The report also said the budget deficit would rise to almost $18 billion this year, before ballooning to $181 billion in fiscal year 2020-2021 - 12.7 percent of the GDP and the largest on record.

The report noted that prior to the COVID-19-induced downturn, the government's books were in order. Prime Minister Justin Trudeau has often lauded the country's low debt-to-GDP ratio, which, however, is set to rise to 48.4 percent in 2020-2021.

Despite the generally positive outlook, some Canadian officials expressed concern with rising household debt levels and acknowledged the economic hardship in some sectors and regions of the country even before the pandemic.

As entire of sectors of the Canadian economy remain on lockdown, nearly a million Canadians million Canadians lost their jobs in March, pushing the unemployment rate up 2.2 percentage points to 7.8 percent - the largest one-month increase since comparable data became available in 1976.

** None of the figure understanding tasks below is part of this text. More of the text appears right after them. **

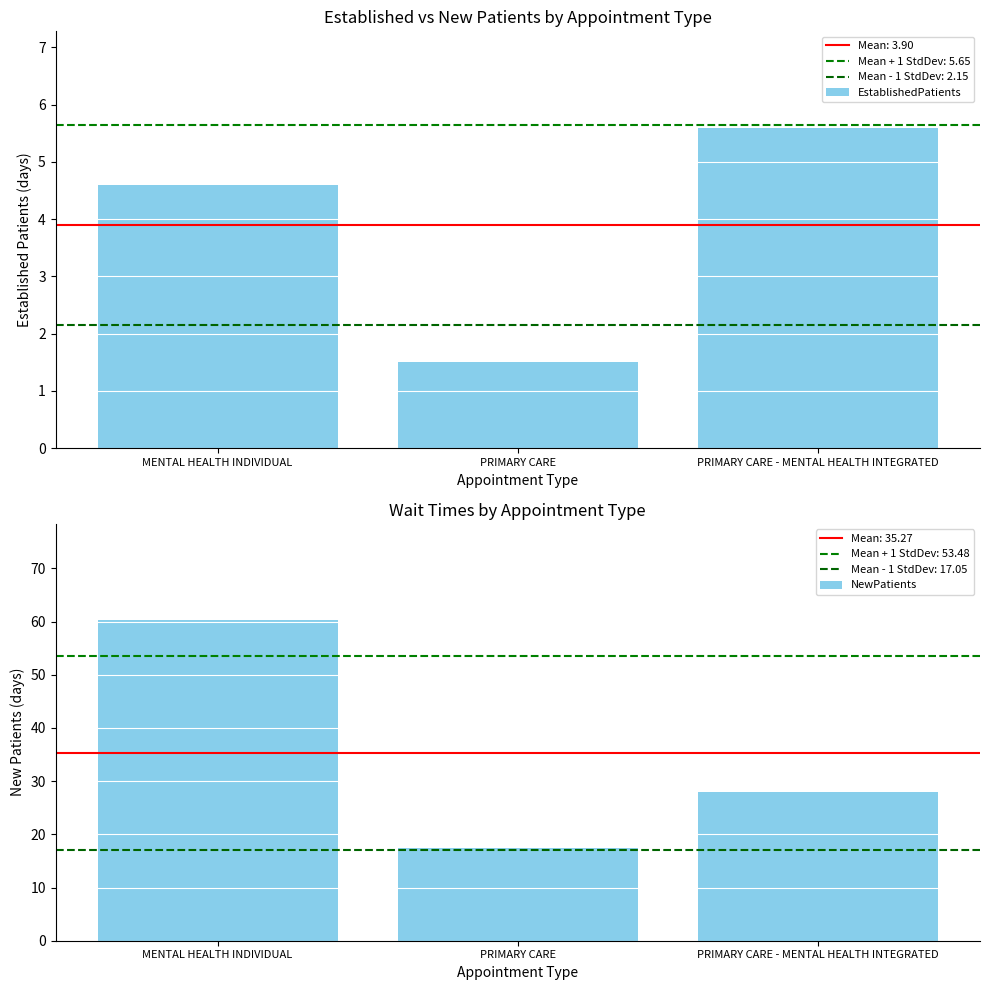

Rank the series at MENTAL HEALTH INDIVIDUAL from highest to lowest value.

NewPatients, EstablishedPatients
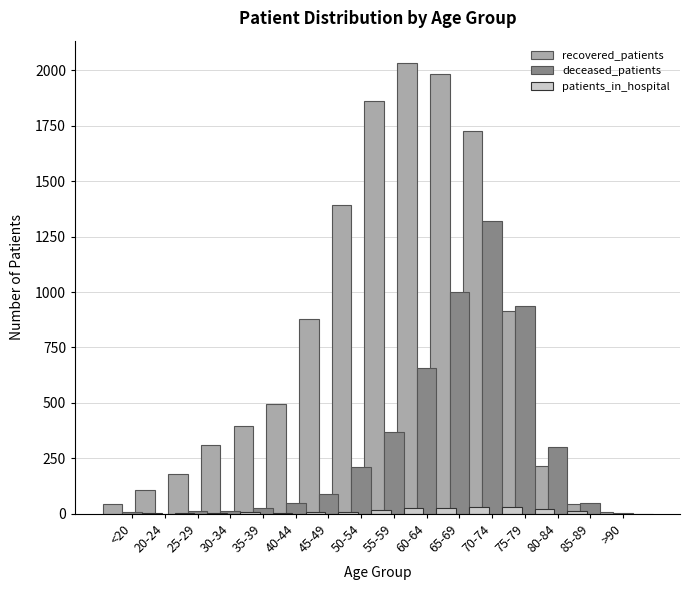

Rank the categories by deceased_patients value from lowest to highest.

20-24, >90, <20, 25-29, 30-34, 35-39, 40-44, 85-89, 45-49, 50-54, 80-84, 55-59, 60-64, 75-79, 65-69, 70-74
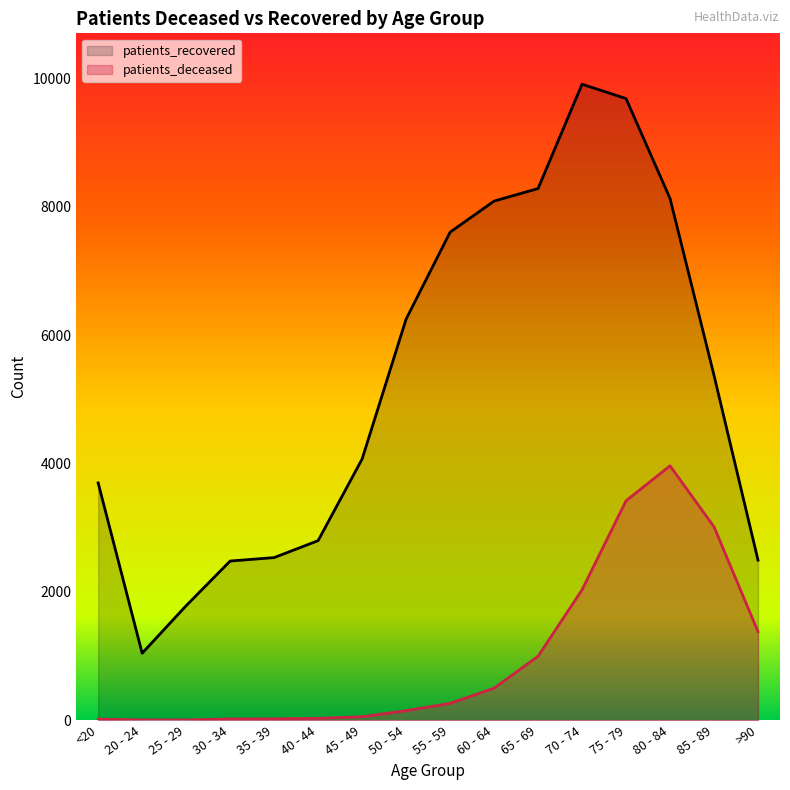

Rank the categories by patients_deceased value from lowest to highest.

20 - 24, 25 - 29, <20, 30 - 34, 35 - 39, 40 - 44, 45 - 49, 50 - 54, 55 - 59, 60 - 64, 65 - 69, >90, 70 - 74, 85 - 89, 75 - 79, 80 - 84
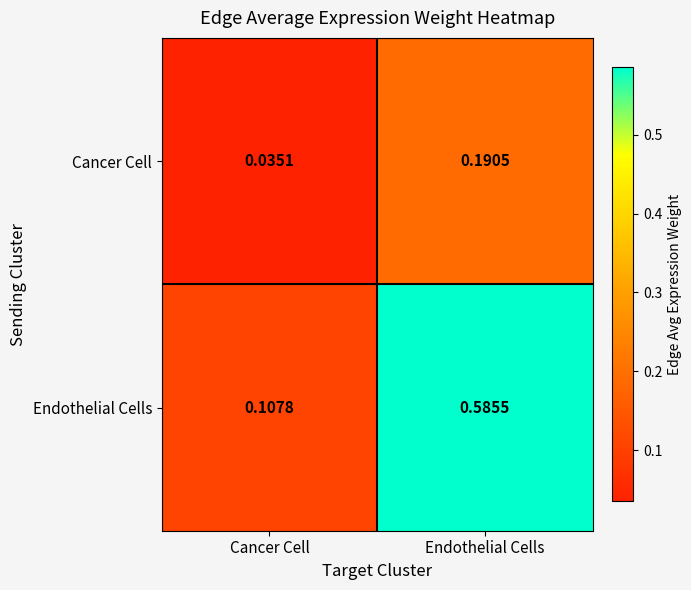

Which series changed the most between Cancer Cell and Endothelial Cells?

Endothelial Cells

According to Federal officials and Government of Canada data, 7.26 million Canadians have applied for the emergency benefit, including some 316,000 submissions this week alone. More than $18 billion worth of emergency income support has already been distributed.

In March, the Office of the Parliamentary Budget Officer projected that the real GDP would shrink by 5.1 percent in 2020, with the deficit rising to $112.7 billion in 2020-2021. Those projects, however, preceded the over $180 billion in stimulus measures that the government set aside to keep Canadian households and businesses afloat amid the pandemic.